Case of Pulmonary Langerhans-Cell Histiocytosis in 40-year-old
A 40-year-old male with a history of smoking reported to the emergency room with a 2-week history of cough, dyspnea, night sweats, and left-sided pleuritic chest pain. The physical examination revealed reduced breath sounds over the left lung fields. A chest radiograph (Panel A) revealed a significant pneumothorax on the left side as well as interstitial infiltrates in both lungs. Chest-tube thoracostomy was used to treat the pneumothorax. Following computed tomography of the chest, several cysts and nodules were found, mostly in the upper and intermediate lung fields, with the costophrenic angles spared (Panel B).
Transbronchial lung biopsy was carried out. Histopathological examination revealed a lymphocytic lung infiltrate with thickening of the interalveolar septum, eosinophils, and big cells with foamy cytoplasm and large nuclei (Panel C). S-100 protein, CD1a, placental acid phosphatase, and langerin immunohistochemical staining were all positive. The patient was diagnosed with pulmonary Langerhans-cell histiocytosis. Additional testing found no signs of systemic histiocytosis. BRAF testing was not carried out. The patient was encouraged to quit smoking, and a prednisone tapering dose was prescribed. At the 6-month check-up, the patient had quit smoking, was still on low-dose prednisone, and his symptoms had subsided.
Pulmonary Langerhans-Cell Histocytosis
Also known as eosinophilic granuloma of the lung, pulmonary Langerhans cell granulomatosis, and pulmonary histiocytosis X, is a rare cystic interstitial lung disease that usually affects young adults. It is caused by a myeloid dendritic cell dysfunction. There is no evidence of an occupational or regional propensity, however nearly all affected individuals have a history of current or prior cigarette smoking. As a result, cigarette smoke is suggested to be a factor.
The pathogenesis, clinical manifestations, diagnosis, and management of PLCH will be discussed in this article. A basic overview of Langerhans cell histiocytosis is offered separately, covering the more prevalent extrapulmonary symptoms of this illness.
Epidemiology
Although the exact incidence and prevalence of PLCH are unknown, it is rare. It is believed that PLCH accounts for 3 to 5% of adult diffuse parenchymal lung disease. The frequency is determined by the prevalence of cigarette smoking in the population, as more than 90% of PLCH patients smoke. White people are more likely to be affected than Black people.

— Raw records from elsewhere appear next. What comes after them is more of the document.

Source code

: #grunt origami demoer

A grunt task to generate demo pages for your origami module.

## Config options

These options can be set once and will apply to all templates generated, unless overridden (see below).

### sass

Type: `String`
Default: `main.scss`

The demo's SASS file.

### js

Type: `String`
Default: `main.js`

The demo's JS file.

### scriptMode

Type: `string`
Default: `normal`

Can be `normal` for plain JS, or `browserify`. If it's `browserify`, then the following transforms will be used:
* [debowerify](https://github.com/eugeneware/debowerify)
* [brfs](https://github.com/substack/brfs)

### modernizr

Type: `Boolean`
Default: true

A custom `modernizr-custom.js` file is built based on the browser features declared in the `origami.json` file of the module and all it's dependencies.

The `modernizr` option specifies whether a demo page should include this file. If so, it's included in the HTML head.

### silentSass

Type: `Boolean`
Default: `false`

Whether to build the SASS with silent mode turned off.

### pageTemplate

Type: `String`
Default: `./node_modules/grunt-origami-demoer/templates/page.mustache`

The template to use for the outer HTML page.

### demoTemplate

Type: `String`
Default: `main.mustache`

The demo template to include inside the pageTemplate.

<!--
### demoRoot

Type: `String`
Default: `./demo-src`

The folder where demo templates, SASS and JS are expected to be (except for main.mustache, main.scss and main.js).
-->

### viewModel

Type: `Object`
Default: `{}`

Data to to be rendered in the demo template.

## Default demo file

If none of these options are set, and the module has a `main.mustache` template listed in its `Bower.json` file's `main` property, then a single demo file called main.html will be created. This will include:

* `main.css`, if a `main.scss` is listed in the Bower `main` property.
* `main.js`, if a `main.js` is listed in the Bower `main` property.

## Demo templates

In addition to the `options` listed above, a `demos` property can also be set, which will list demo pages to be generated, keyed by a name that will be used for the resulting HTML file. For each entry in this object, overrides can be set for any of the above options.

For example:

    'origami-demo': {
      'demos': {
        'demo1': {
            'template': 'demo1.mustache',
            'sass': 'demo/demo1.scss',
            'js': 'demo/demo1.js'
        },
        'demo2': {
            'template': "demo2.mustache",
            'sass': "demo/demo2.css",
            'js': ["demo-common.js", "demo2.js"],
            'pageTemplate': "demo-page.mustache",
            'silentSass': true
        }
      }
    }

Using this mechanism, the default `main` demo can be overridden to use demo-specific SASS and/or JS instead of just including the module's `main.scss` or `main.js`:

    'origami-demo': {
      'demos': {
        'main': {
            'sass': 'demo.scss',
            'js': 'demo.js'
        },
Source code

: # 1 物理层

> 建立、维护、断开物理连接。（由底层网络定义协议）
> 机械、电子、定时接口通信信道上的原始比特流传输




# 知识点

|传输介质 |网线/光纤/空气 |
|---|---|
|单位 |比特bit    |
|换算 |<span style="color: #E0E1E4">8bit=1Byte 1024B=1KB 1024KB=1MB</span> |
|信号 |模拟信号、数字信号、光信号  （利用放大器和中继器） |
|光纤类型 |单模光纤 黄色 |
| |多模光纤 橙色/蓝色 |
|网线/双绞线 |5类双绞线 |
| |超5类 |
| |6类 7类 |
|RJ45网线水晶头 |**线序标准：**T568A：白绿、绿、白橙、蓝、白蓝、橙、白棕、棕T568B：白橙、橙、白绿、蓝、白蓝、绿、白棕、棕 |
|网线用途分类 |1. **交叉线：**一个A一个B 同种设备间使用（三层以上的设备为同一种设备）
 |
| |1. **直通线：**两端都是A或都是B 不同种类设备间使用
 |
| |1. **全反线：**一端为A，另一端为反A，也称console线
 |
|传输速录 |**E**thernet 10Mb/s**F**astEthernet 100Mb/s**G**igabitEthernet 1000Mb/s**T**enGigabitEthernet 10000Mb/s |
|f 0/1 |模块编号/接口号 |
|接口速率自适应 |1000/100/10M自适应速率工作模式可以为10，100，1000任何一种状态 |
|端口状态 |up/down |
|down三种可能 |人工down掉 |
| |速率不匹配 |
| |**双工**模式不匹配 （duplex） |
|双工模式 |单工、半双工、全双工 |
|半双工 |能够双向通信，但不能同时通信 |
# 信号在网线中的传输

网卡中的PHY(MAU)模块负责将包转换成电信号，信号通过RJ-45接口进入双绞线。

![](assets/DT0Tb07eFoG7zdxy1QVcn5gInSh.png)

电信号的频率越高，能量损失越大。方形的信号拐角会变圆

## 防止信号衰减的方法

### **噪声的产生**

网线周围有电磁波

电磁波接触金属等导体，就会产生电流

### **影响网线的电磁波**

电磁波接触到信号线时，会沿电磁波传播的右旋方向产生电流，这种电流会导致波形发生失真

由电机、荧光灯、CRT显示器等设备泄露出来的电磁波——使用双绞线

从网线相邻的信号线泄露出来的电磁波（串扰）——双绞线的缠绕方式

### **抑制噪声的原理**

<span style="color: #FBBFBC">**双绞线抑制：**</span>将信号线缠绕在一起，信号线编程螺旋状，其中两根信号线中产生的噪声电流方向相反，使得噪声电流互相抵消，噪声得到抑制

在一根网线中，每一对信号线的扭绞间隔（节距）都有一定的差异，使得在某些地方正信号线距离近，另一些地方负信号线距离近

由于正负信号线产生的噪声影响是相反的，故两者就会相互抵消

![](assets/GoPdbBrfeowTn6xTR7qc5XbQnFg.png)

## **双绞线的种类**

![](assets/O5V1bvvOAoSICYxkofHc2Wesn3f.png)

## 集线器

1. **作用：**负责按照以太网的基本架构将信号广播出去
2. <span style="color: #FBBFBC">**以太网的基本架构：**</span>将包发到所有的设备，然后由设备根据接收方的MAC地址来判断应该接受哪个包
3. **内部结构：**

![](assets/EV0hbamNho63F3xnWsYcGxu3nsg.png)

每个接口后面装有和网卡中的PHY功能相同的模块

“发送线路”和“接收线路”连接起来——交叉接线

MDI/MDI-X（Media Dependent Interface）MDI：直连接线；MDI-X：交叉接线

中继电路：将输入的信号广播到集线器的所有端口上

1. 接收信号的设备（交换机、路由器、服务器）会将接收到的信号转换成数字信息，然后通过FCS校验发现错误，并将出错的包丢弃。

A study from Japan underlined the rarity of the diagnosis, with frequency estimates of 0.27 per 100,000 in males and 0.07 per 100,000 in females. Similarly, a survey from an Italian speciality lung disease centre discovered 40 occurrences over a 10-year period.
The age of onset is greatest between the ages of 20 and 40. In general, males and females are equally affected, however, females tend to present at a later age.
Cigarette smoking and genetic factors
There is compelling evidence showing a link between cigarette smoking and PLCH in adults. The vast majority (> 90%) of adult patients who develop PLCH smoke cigarettes or have been exposed to significant second-hand smoke. The link between cigarette smoking and PLCH in children is less obvious, while it has been observed that smoking in adolescence can trigger PLCH in young adults with a history of non-pulmonary childhood LCH. Quitting smoking may result in total or partial remission of lung lesions. PLCH is distinguished by substantial peribronchial inflammatory alterations, implying that an inhaled irritant, such as cigarette smoke, has injured the tiny airways.
Macrophage recruitment and buildup surrounding tiny airways, interstitium, and distal air spaces is a critical characteristic of several smoking-induced lung disorders, including PLCH. A perplexing and unsolved subject concerns the observation that only a tiny percentage of smokers acquire PLCH, implying a role for endogenous host variables or additional external factors (a second hit). Smokers with PLCH may experience an amplified inflammatory response induced by tobacco smoke (and possibly other factors), which activates multiple cell types in the lung, including epithelial and immune cells, resulting in a vicious cycle of inflammation, tissue injury, and tissue remodelling.